3. Mencegah Dan Menanggulangi Kekerasan Pada Anak
Peran orang tua dalam melindungi anak dari kekerasan seksual, yaitu:
 Mengenalkan anggota tubuh yang harus dilindungi dan tidak
boleh ada yang menyentuhnya kecuali, ayah, bunda dan dirinya
sendiri.
 Mengajarkan anak cara bereaksi yang tepat jika bagian-bagian
tubuh yang dilindungi oleh orang lain, misalnya dengan lari atau
berteriak minta tolong orang lain.
BAB III
PENUTUP
A. KESIMPULAN
Pendidikan Anak Usia Dini (PAUD) adalah suatu upaya pembinaan
yang ditujukan kepada anak sejak lahir sampai dengan usia enam tahun yang
dilakukan melalu pemberian rangsangan pendidikan untuk membantu
pertumbuhan dan perkembangan jasmani dan rohani agar anak memiliki
kesiapan dalam memasuki pendidikan lebih lanjut. Pendidikan dilakukan
melalui tiga lingkungan yaitu lingkungan keluarga, sekolah dan organisasi.
Namun disini keluarga merupakan pendidikan pertama dan terpenting.

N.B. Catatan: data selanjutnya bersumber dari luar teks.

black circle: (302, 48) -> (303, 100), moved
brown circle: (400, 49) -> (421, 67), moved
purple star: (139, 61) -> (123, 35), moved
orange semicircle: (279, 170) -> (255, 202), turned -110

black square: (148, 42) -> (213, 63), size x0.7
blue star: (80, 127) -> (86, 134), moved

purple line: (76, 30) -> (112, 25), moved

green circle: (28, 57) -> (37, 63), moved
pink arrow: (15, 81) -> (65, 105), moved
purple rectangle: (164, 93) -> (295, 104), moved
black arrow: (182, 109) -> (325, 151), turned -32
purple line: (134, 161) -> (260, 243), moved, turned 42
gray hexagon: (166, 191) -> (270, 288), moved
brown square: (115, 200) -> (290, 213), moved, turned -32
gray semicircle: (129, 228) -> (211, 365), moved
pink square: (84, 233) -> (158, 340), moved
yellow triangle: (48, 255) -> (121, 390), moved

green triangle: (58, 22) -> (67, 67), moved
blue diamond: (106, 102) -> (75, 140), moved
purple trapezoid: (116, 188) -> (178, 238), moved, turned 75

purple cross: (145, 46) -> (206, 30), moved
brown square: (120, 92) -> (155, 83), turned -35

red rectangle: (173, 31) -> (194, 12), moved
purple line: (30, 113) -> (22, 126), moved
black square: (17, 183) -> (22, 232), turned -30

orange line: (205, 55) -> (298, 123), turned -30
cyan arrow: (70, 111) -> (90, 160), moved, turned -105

Seiring berkembangnya lembaga pendidikan, dijelaskan bahwa
pendidikan yang paling tertua adalah pendidikan yang berasal dari keluarga
khususnya pendidikan yang diberikan orang tua. Orang tua sangat berpengaruh
terhadap pertumbuhan dan perkembangan anak sebab orang tua merupakan
guru pertama dan utama bagi anak. Memahami betapa pentingnya peran orang
tua bagi pendidikan dan perkembangan anak, orang tua harus mampu
melaksanakan tugas dan fungsinya dengan lebih baik.
Selain orang tua memerankan diri sebagai orang tua dimata anak secara
lebih bijaksana. Orang tua juga harus menjaga komunikasi dan senantiasa
memotivasi anak untuk melakukan hal-hal yang bermanfaat bagi dirinnya, bagi
orang tua dan bagi orang lain. Karena anak adalah masa depan bangsa. Peran
anak akan sangat menentukan nasib bangsa kedepannya, maka dari itu orang
tua harus bisa mendidik dan memotivasi anaknya untuk berbuat kebaikan dan
bisa bermanfaat bagi orang lain.
Dalam upaya menyiapkan anak menjadi manusia yang seutuhnya maka
dukungan serta keterlibatan orang tua dirumah sangat diperlukan. Keterlibatan
dan dukungan orang tua di rumah perlu didorong karena dapat membantu
membangun harga diri anak dalam masalah kedisiplinan anak serta
meningkatkan kesadaran akan belajar anak.